* **Saved entries**:
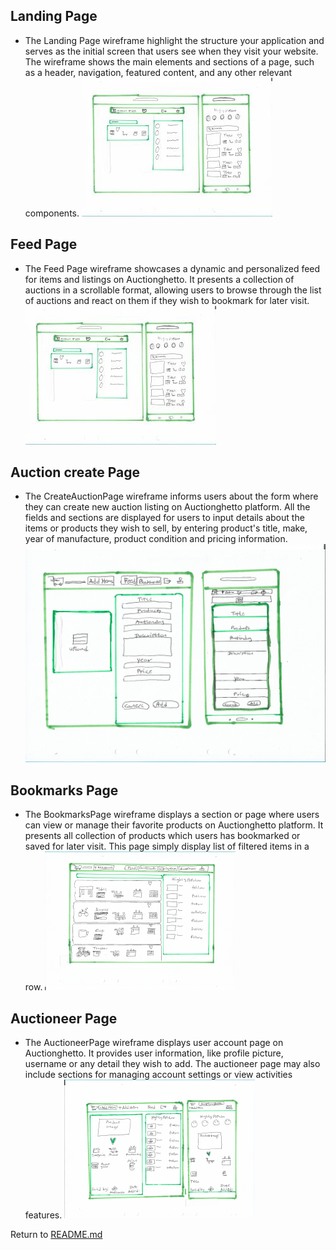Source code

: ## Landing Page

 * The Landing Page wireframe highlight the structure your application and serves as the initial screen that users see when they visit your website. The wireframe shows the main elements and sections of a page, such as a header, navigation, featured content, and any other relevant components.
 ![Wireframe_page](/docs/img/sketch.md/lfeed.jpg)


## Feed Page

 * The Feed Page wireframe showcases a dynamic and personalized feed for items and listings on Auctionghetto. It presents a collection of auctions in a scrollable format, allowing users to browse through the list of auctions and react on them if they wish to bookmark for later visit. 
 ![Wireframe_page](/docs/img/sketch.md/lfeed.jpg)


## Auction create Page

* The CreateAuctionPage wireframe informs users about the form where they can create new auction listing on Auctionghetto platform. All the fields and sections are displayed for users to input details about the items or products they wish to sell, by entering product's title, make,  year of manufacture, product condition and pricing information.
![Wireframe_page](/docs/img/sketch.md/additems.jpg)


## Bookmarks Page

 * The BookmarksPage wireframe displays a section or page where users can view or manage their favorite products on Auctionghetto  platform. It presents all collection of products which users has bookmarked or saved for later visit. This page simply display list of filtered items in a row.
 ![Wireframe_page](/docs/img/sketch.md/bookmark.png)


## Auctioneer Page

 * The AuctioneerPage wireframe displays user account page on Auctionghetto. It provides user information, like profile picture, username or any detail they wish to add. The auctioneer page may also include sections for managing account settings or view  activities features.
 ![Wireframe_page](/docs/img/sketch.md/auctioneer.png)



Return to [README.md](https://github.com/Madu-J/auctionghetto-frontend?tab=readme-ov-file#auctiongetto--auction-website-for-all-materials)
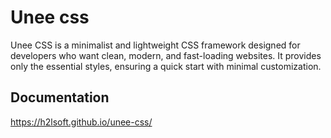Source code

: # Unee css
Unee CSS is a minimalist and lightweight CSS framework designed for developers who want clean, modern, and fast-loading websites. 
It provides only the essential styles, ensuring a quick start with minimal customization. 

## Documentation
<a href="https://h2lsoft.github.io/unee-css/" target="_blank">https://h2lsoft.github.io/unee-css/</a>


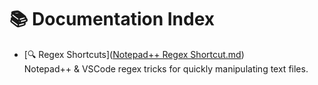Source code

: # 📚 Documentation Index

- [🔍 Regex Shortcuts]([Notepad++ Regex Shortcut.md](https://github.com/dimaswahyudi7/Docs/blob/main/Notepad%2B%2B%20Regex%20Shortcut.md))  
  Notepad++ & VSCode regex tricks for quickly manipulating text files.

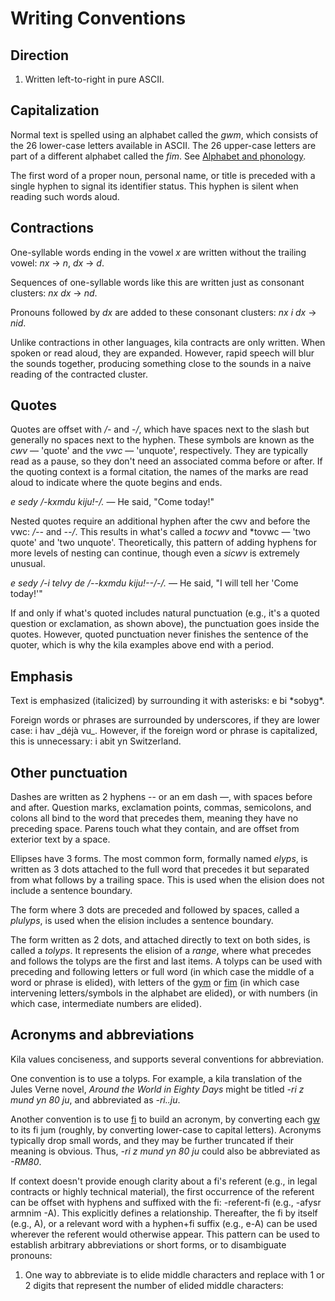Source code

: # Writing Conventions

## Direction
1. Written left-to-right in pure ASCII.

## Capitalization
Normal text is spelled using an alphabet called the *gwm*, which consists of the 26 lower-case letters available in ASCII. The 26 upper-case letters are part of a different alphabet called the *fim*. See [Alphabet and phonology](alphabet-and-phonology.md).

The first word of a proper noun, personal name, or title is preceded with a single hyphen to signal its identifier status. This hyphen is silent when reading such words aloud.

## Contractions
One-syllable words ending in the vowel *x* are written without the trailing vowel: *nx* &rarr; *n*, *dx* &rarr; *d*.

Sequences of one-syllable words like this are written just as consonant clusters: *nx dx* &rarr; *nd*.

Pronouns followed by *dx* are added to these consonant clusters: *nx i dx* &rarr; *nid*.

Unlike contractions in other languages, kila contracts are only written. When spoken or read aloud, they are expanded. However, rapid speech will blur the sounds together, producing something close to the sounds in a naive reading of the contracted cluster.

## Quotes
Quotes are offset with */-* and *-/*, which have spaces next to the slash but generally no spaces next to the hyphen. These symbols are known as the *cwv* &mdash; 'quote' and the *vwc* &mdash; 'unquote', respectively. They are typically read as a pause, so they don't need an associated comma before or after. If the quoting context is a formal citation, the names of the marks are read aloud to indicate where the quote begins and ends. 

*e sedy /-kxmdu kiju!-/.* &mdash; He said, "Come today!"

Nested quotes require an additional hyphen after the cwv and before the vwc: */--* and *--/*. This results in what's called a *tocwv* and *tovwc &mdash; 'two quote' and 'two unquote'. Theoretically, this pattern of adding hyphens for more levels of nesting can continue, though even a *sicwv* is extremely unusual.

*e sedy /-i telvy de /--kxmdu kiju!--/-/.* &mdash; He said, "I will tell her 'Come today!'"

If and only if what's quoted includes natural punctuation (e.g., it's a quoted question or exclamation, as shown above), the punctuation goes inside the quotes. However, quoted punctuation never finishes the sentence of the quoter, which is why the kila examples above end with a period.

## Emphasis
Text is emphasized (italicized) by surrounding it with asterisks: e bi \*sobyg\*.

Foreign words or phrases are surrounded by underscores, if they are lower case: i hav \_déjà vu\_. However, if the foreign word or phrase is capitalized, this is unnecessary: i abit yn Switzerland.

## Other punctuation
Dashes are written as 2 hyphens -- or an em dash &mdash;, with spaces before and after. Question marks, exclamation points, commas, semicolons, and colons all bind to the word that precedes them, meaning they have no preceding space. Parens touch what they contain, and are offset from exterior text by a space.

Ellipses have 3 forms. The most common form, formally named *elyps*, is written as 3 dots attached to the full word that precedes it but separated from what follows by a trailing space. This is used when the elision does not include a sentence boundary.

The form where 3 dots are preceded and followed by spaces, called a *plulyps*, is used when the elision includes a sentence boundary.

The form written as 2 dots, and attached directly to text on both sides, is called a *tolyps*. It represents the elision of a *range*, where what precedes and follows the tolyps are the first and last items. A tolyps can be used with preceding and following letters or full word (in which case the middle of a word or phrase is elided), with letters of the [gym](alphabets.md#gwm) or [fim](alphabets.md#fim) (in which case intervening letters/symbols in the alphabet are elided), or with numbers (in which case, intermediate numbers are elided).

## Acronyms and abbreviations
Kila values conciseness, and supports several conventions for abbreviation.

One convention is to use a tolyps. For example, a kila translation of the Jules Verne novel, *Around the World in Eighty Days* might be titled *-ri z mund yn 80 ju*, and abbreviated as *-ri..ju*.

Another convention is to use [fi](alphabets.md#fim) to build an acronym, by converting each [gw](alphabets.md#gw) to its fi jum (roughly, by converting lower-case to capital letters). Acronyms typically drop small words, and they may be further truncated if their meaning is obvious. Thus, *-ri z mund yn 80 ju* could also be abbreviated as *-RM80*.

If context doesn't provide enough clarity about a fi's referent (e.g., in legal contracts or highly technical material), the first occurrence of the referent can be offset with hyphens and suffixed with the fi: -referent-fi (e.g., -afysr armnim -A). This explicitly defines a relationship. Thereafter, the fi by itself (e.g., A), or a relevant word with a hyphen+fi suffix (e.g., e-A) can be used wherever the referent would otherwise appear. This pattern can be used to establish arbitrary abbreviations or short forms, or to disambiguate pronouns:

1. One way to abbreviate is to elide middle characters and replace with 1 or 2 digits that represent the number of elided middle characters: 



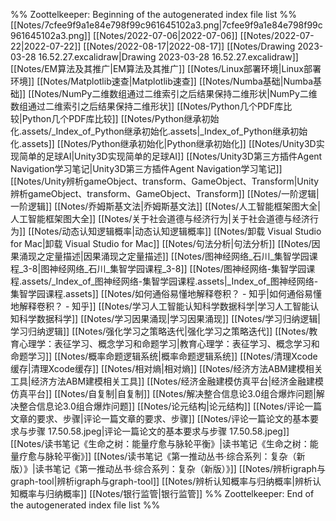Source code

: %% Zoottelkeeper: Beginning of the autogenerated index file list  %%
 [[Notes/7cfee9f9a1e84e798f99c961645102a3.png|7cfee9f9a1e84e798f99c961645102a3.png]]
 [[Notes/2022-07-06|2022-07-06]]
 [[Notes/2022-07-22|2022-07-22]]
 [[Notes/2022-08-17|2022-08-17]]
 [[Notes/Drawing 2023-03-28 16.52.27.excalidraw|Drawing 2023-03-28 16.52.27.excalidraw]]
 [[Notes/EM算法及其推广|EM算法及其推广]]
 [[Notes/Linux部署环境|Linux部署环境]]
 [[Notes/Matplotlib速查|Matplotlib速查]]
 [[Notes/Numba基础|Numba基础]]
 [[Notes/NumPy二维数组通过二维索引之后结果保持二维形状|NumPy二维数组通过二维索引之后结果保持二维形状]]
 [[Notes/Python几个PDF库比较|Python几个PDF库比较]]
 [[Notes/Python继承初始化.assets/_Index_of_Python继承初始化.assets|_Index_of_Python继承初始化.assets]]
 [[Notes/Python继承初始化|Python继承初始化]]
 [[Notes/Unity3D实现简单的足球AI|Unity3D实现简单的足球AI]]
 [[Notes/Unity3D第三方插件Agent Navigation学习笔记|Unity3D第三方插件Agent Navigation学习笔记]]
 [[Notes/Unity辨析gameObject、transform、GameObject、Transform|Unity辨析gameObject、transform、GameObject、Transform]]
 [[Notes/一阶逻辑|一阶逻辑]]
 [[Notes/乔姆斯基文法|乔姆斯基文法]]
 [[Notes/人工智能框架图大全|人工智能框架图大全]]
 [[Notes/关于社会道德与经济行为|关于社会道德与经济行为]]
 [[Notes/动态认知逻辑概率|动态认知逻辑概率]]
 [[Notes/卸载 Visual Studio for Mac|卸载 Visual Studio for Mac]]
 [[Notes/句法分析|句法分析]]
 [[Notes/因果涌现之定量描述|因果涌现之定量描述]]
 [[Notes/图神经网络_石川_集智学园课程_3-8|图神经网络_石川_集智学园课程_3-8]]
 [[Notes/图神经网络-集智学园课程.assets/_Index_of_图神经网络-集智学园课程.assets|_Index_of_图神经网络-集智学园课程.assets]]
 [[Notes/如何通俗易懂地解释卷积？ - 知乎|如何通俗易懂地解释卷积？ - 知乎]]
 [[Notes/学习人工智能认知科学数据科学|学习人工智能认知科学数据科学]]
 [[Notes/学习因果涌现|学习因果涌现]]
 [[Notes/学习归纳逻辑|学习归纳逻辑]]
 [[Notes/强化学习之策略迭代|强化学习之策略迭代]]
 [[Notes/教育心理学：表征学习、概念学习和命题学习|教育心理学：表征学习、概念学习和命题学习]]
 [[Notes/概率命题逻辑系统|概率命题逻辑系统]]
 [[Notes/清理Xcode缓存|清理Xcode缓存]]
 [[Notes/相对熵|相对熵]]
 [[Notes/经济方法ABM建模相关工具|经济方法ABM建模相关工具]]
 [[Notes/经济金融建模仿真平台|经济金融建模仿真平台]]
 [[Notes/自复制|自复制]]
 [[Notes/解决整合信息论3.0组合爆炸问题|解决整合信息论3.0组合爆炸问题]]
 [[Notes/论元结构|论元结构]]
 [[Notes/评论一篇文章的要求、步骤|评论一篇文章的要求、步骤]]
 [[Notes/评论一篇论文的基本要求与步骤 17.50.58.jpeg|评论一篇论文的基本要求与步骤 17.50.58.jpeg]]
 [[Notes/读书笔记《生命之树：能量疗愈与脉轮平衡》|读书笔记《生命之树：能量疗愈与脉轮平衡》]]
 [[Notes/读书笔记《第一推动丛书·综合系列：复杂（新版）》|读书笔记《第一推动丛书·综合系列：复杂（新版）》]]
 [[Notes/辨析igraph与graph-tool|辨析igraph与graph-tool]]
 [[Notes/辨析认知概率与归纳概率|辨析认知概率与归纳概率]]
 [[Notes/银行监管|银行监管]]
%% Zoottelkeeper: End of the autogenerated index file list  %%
* * *
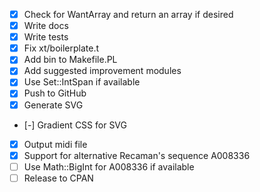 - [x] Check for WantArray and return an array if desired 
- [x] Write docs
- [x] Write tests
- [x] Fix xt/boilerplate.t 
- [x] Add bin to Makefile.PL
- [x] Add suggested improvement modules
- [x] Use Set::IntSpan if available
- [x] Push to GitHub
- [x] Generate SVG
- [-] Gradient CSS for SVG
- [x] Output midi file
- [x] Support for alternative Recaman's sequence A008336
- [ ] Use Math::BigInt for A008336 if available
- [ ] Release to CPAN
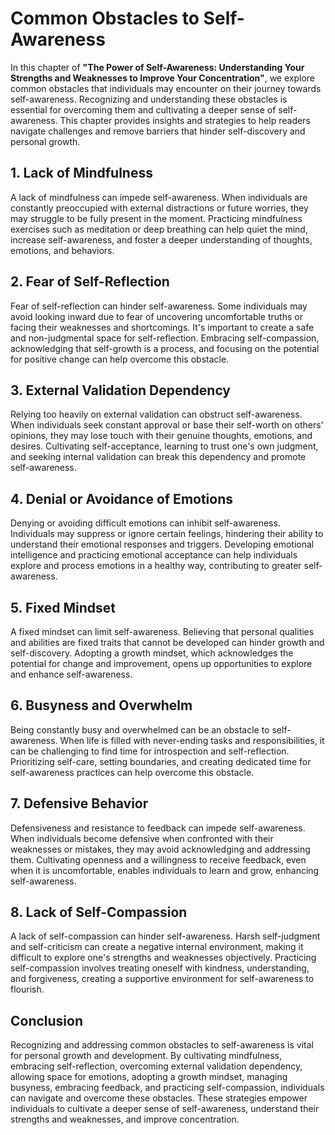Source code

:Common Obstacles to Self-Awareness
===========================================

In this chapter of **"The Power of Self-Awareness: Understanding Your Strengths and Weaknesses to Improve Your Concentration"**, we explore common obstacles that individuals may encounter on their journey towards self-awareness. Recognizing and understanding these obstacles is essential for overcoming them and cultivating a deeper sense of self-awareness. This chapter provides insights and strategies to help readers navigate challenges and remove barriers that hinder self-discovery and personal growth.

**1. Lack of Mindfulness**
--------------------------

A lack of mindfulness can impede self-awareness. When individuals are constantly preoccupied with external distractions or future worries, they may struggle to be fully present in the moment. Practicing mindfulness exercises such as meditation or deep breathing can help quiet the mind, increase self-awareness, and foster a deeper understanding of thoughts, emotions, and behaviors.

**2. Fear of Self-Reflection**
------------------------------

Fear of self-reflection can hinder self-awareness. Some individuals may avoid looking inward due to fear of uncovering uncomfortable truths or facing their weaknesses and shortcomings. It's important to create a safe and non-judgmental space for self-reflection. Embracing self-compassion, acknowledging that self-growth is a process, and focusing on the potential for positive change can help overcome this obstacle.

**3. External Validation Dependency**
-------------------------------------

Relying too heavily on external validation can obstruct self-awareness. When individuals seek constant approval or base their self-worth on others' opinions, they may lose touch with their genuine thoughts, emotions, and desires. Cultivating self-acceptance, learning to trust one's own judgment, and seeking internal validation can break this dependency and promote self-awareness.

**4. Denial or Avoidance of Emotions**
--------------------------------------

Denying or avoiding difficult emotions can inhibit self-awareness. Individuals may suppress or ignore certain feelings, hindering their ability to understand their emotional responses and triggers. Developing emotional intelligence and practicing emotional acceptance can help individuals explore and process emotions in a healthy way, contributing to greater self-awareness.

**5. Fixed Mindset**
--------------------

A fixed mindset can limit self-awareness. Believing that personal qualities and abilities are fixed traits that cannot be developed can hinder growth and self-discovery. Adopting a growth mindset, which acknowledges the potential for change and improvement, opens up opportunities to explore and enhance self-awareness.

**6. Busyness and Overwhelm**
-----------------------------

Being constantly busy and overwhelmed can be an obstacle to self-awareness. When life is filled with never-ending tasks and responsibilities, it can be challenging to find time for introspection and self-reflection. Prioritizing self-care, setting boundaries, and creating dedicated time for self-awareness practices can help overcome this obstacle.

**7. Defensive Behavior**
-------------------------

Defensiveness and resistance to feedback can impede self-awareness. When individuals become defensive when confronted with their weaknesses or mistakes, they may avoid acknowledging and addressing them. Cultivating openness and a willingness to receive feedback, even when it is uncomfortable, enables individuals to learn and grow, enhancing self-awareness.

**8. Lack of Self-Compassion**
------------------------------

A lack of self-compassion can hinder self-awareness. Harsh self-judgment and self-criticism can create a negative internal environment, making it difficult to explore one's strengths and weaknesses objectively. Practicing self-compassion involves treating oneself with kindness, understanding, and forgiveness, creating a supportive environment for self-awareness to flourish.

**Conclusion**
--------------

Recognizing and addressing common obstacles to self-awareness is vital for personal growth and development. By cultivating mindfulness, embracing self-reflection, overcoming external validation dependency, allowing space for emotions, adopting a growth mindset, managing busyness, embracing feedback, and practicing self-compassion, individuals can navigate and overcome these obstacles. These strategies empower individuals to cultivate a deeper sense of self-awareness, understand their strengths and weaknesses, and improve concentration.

* **Assignment**: Pull out every line of the material that contains the string "ASCII", and list those lines in the order they appear.

* **Answer to this exercise**:
1. Written left-to-right in pure ASCII.
Normal text is spelled using an alphabet called the *gwm*, which consists of the 26 lower-case letters available in ASCII. The 26 upper-case letters are part of a different alphabet called the *fim*. See [Alphabet and phonology](alphabet-and-phonology.md).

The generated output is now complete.